= The data =
• • • • • • •

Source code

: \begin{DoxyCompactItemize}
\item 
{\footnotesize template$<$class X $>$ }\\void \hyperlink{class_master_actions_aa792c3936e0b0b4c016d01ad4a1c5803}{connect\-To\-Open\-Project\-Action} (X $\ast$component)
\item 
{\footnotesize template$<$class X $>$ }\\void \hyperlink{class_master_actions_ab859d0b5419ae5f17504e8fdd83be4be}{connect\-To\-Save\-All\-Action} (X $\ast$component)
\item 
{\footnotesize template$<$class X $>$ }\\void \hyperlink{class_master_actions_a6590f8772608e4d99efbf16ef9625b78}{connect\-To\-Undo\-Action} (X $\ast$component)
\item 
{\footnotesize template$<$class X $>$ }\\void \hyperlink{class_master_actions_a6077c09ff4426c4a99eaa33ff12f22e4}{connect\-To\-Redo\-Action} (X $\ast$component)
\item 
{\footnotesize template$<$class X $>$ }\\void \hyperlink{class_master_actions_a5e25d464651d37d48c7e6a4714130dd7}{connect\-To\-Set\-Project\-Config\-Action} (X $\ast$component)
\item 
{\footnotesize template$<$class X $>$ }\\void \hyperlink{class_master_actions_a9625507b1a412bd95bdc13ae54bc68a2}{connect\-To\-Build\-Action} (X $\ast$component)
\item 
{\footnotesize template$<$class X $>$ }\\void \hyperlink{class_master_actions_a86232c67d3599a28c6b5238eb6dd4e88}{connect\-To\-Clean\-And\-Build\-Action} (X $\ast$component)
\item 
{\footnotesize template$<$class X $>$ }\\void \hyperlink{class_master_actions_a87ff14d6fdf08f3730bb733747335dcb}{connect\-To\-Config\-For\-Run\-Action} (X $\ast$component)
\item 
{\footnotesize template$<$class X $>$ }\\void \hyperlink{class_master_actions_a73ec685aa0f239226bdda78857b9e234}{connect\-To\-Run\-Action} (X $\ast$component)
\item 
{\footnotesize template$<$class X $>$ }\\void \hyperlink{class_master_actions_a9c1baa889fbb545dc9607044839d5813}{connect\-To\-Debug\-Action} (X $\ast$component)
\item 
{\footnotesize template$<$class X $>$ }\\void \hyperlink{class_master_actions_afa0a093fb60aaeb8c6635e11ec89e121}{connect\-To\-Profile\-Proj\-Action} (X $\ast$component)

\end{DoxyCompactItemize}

• • • • • • •

= Your task =
All the lines above must be output exactly, with none omitted.

= Reply =
Source code

: \begin{DoxyCompactItemize}
\item 
{\footnotesize template$<$class X $>$ }\\void \hyperlink{class_master_actions_aa792c3936e0b0b4c016d01ad4a1c5803}{connect\-To\-Open\-Project\-Action} (X $\ast$component)
\item 
{\footnotesize template$<$class X $>$ }\\void \hyperlink{class_master_actions_ab859d0b5419ae5f17504e8fdd83be4be}{connect\-To\-Save\-All\-Action} (X $\ast$component)
\item 
{\footnotesize template$<$class X $>$ }\\void \hyperlink{class_master_actions_a6590f8772608e4d99efbf16ef9625b78}{connect\-To\-Undo\-Action} (X $\ast$component)
\item 
{\footnotesize template$<$class X $>$ }\\void \hyperlink{class_master_actions_a6077c09ff4426c4a99eaa33ff12f22e4}{connect\-To\-Redo\-Action} (X $\ast$component)
\item 
{\footnotesize template$<$class X $>$ }\\void \hyperlink{class_master_actions_a5e25d464651d37d48c7e6a4714130dd7}{connect\-To\-Set\-Project\-Config\-Action} (X $\ast$component)
\item 
{\footnotesize template$<$class X $>$ }\\void \hyperlink{class_master_actions_a9625507b1a412bd95bdc13ae54bc68a2}{connect\-To\-Build\-Action} (X $\ast$component)
\item 
{\footnotesize template$<$class X $>$ }\\void \hyperlink{class_master_actions_a86232c67d3599a28c6b5238eb6dd4e88}{connect\-To\-Clean\-And\-Build\-Action} (X $\ast$component)
\item 
{\footnotesize template$<$class X $>$ }\\void \hyperlink{class_master_actions_a87ff14d6fdf08f3730bb733747335dcb}{connect\-To\-Config\-For\-Run\-Action} (X $\ast$component)
\item 
{\footnotesize template$<$class X $>$ }\\void \hyperlink{class_master_actions_a73ec685aa0f239226bdda78857b9e234}{connect\-To\-Run\-Action} (X $\ast$component)
\item 
{\footnotesize template$<$class X $>$ }\\void \hyperlink{class_master_actions_a9c1baa889fbb545dc9607044839d5813}{connect\-To\-Debug\-Action} (X $\ast$component)
\item 
{\footnotesize template$<$class X $>$ }\\void \hyperlink{class_master_actions_afa0a093fb60aaeb8c6635e11ec89e121}{connect\-To\-Profile\-Proj\-Action} (X $\ast$component)

\end{DoxyCompactItemize}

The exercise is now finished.